Damas, (SANA) Dans un pays confronté à de profondes difficultés économiques et structurelles, l’intelligence artificielle (IA) commence à se frayer un chemin en Syrie, portée par des initiatives académiques, gouvernementales et privées visant à accompagner la transition numérique et à préparer les bases de la reconstruction.
En dépit des moyens limités, les autorités et les acteurs locaux cherchent à intégrer les technologies intelligentes dans des secteurs clés tels que l’éducation, la santé et l’économie numérique.
L’enseignement supérieur, pierre angulaire du virage technologique
L’un des développements les plus marquants concerne le secteur éducatif. L’université syrienne privée (SPU) a annoncé l’ouverture du premier département d’ingénierie en intelligence artificielle, une initiative présentée comme pionnière à l’échelle régionale. L’objectif est de former une nouvelle génération d’ingénieurs susceptibles de maîtriser les outils de l’IA, de l’apprentissage automatique et de l’analyse de données, tout en développant des solutions adaptées aux réalités locales.
Parallèlement, certaines institutions éducatives expérimentent déjà l’usage d’outils d’intelligence artificielle pour analyser les modes d’apprentissage des étudiants et proposer un accompagnement personnalisé, dans une tentative d’améliorer la qualité de l’enseignement et d’en accroître l’efficacité.
Santé et soutien psychosocial : des usages émergents
Dans le domaine de la santé, et plus particulièrement du soutien psychologique, des organisations de la société civile explorent le potentiel de l’IA pour répondre aux besoins croissants des populations affectées par les crises successives. L’organisation « Mostaqbal Souria Al-Zaher » (Avenir radieux de la Syrie) développe ainsi des solutions basées sur l’intelligence artificielle afin de renforcer le soutien psychosocial dans les zones les plus vulnérables.

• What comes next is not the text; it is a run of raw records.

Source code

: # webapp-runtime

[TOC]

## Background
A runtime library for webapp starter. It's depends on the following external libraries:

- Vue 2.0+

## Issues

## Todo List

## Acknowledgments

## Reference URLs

Ces technologies permettent notamment d’analyser des données, de faciliter l’orientation des bénéficiaires et d’appuyer le travail des professionnels, dans un contexte marqué par la pénurie de ressources humaines et médicales.
Économie et entreprises : vers une optimisation progressive
L’intelligence artificielle commence également à susciter l’intérêt du monde économique syrien. Une conférence organisée par la Chambre de commerce de Damas a récemment mis en avant le rôle de l’IA dans l’amélioration de la performance opérationnelle des entreprises et dans l’aide à la prise de décision stratégique.
Certaines entreprises et start-up locales tentent d’intégrer ces technologies dans la gestion des stocks, l’analyse des marchés ou la prévision de la demande. Bien que ces expériences restent limitées, elles témoignent d’une volonté de s’inscrire progressivement dans l’économie numérique mondiale.
Conférences et initiatives locales
Cette dynamique s’est traduite par l’organisation de la conférence syrienne sur l’intelligence artificielle 2025, consacrée aux opportunités et aux défis du secteur, ainsi qu’aux enjeux de la cybersécurité et des partenariats technologiques. La conférence a réuni universitaires, développeurs et décideurs autour d’un même constat : l’IA représente un outil stratégique, à condition d’être encadrée et adaptée au contexte syrien.
Face au coût élevé des solutions internationales, de nombreux utilisateurs se tournent par ailleurs vers des applications gratuites d’intelligence artificielle, telles que l’application chinoise DeepSeek, perçue comme une alternative accessible pour les étudiants, les chercheurs et les petites entreprises.
Des obstacles structurels persistants
Le développement de l’intelligence artificielle en Syrie se heurte toutefois à de nombreux obstacles. Parmi les principaux défis figurent la faiblesse des infrastructures numériques, les coupures d’électricité, le manque de financements, ainsi que la fuite des compétences vers l’étranger.
Ces contraintes mettent à l’épreuve les ambitions de transformation numérique et soulignent la nécessité de politiques publiques cohérentes et de partenariats durables.
L’IA au cœur des enjeux de la reconstruction
Dans un pays en quête de reconstruction, l’intelligence artificielle est de plus en plus perçue comme un outil stratégique. Elle pourrait contribuer à la planification urbaine, à l’évaluation des dégâts, à l’optimisation de la gestion des ressources et au redressement des secteurs productifs et industriels.
Pour les responsables syriens, investir dans l’IA ne relève pas du luxe technologique, mais d’un choix stratégique visant à accélérer la reprise économique et à jeter les bases d’un développement durable.
Malgré un contexte difficile, l’intelligence artificielle s’installe progressivement dans le paysage syrien, portée par des initiatives encore modestes mais porteuses d’espoir. Entre ambitions affichées et réalités du terrain, l’avenir de l’IA en Syrie dépendra de la capacité du pays à créer un environnement propice à l’innovation, à valoriser le capital humain et à faire de la technologie un véritable levier de reconstruction et de stabilité à long terme.